*Task prompt*: Would you restate, exactly as they appear, the lines from the one containing "19: (59, 690)" through the end of the data below?

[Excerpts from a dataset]
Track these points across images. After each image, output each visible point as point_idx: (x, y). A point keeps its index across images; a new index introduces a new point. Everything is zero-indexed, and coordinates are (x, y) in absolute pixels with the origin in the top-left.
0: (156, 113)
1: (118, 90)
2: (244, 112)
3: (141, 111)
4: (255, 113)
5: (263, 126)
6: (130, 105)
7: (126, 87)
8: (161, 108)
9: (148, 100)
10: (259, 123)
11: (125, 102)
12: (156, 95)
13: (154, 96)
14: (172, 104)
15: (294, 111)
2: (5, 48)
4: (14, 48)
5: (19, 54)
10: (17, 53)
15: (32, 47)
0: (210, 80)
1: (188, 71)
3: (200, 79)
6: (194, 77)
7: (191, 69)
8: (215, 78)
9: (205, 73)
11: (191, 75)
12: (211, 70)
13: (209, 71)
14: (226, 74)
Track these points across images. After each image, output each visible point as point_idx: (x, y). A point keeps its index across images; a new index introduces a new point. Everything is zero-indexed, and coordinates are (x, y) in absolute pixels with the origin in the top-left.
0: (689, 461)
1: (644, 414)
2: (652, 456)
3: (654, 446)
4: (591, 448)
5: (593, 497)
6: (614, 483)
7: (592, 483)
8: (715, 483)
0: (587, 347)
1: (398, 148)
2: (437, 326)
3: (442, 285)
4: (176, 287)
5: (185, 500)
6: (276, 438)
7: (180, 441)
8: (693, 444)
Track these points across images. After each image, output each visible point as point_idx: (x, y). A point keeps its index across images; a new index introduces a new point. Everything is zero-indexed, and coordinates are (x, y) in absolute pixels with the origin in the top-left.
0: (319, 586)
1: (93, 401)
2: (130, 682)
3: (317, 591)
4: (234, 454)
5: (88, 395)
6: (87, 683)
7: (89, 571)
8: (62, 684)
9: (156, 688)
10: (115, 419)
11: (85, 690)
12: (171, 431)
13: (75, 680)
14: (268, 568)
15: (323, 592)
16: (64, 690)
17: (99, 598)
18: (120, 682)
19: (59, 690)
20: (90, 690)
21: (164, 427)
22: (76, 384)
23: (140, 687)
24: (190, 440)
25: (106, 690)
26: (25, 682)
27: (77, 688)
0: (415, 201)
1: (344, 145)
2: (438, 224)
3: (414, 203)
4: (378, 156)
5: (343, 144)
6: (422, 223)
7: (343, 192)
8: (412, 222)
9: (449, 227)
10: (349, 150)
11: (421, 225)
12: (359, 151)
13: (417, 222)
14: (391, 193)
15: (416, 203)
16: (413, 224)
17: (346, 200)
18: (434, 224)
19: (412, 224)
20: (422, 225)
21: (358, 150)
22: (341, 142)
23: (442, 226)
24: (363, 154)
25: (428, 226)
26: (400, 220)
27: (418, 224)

*Solution*:
19: (59, 690)
20: (90, 690)
21: (164, 427)
22: (76, 384)
23: (140, 687)
24: (190, 440)
25: (106, 690)
26: (25, 682)
27: (77, 688)
0: (415, 201)
1: (344, 145)
2: (438, 224)
3: (414, 203)
4: (378, 156)
5: (343, 144)
6: (422, 223)
7: (343, 192)
8: (412, 222)
9: (449, 227)
10: (349, 150)
11: (421, 225)
12: (359, 151)
13: (417, 222)
14: (391, 193)
15: (416, 203)
16: (413, 224)
17: (346, 200)
18: (434, 224)
19: (412, 224)
20: (422, 225)
21: (358, 150)
22: (341, 142)
23: (442, 226)
24: (363, 154)
25: (428, 226)
26: (400, 220)
27: (418, 224)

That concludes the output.